There have been two articles in the last week that at first seem disparate, but which both speak to the same concern I have for education. The first describes the City of New York's system for assessing and ranking its schools throughout the five boroughs. The second reveals that removing soda machines from schools does little to curb students' consumption of it. At the heart of both is an inherent forgetfulness that schooling is nothing if students don't take it out into the world with them. School, remember, isn't about school.
The City's report card system for assessing the effectiveness of its schools uses a multi-layered, extensive process that includes test scores on math and literacy, assessors of quality (consultants from England...Cambridge, I think) who spend a few days interviewing members of staff and students, touring classrooms, and greatly following a regimen prescribed by the principal. Parents are also surveyed. In the words of the grading system's creator, it is "the only school-accountability system in the country where the results could not be predicted by poverty or race, since all results are adjusted based on demographic peer performance. He also said that, analyzing the data, school size and class size do not appear to be important factors affecting progress on test scores." That all sounds wonderful. However, there are many flaws to it. I'll leave it to the numerous critics of the system to spell out most of these flaws. I'd like to add one I've not heard.
The underlying problem of the school-accountability system is that it focuses on the schools. Granted, there is a need to ensure certain functionality--school culture, safety, teacher experience. But, what happens when students leave school? Do they read at home or on the train in the morning? Do they speak about politics or literature with friends online at night? The measure of education shouldn't be just what happens in school--it's much more about what students take with them when the academic doors shut behind them. They are only in school (at a very generous estimate) for seven hours a day, five days a week, ten months out of the year. What of their schooling follows them for the other seventeen hours per day, two days a week, and two months? Well, they are drinking soda, apparently.
The soda machine article supports this idea that school is about non-school. It would be reasonable to think that if soda machines are taken out of schools--where students spend chunks of their lives--there would be a decline in the drink's use. But this isn't the case. It's not the case because, though we shudder to think it, students are only students when they are in school. Otherwise, they are live, breathing, decision-making human beings.

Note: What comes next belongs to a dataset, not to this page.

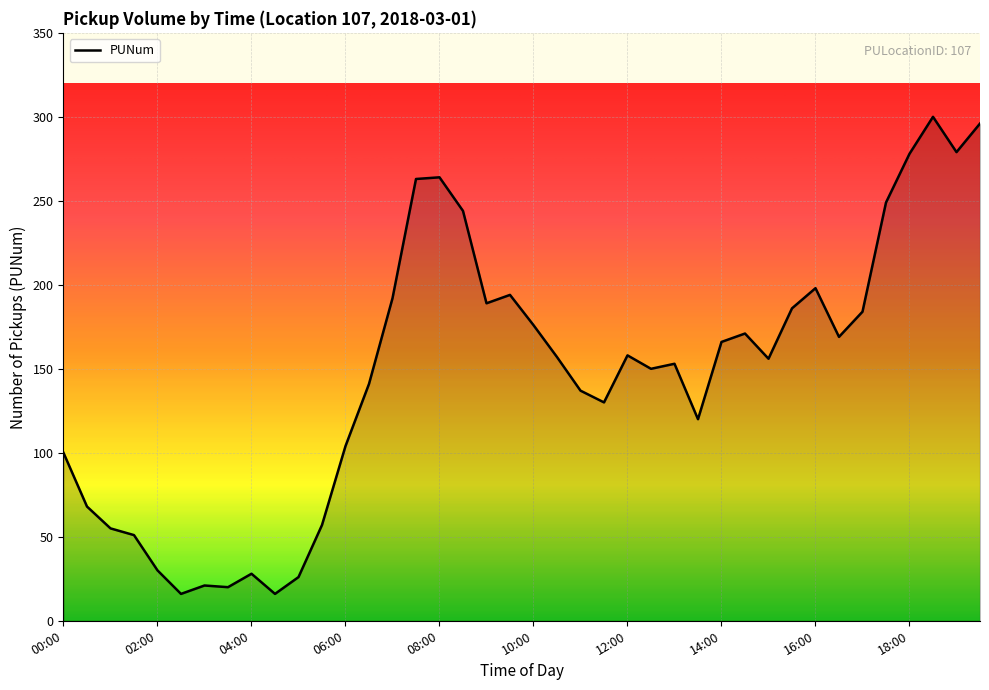

What is the difference between the maximum and minimum values?

284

Schools must do a better job, and teachers especially, at making students find the meaning of school outside of school. Some researchers have already begun trying to do this. Elizabeth Birr Moje, as one example of many, has studied how students conflate the various spaces they encounter each day: school and non-school especially. Another researcher, Lalitha Vasudevan, studies young people's use of multi-modal literacies, which seem to both serve and subvert institutions like school and home. These researchers need help, however, from the classroom.
I would add that teachers must take up the charge to confront the internecine role-playing that goes on within school walls: the role of teacher and the role of student. We must move beyond the facade of report cards and become much more serious about our work as educators. We, as pedagogues, have a lot to learn from soda pop.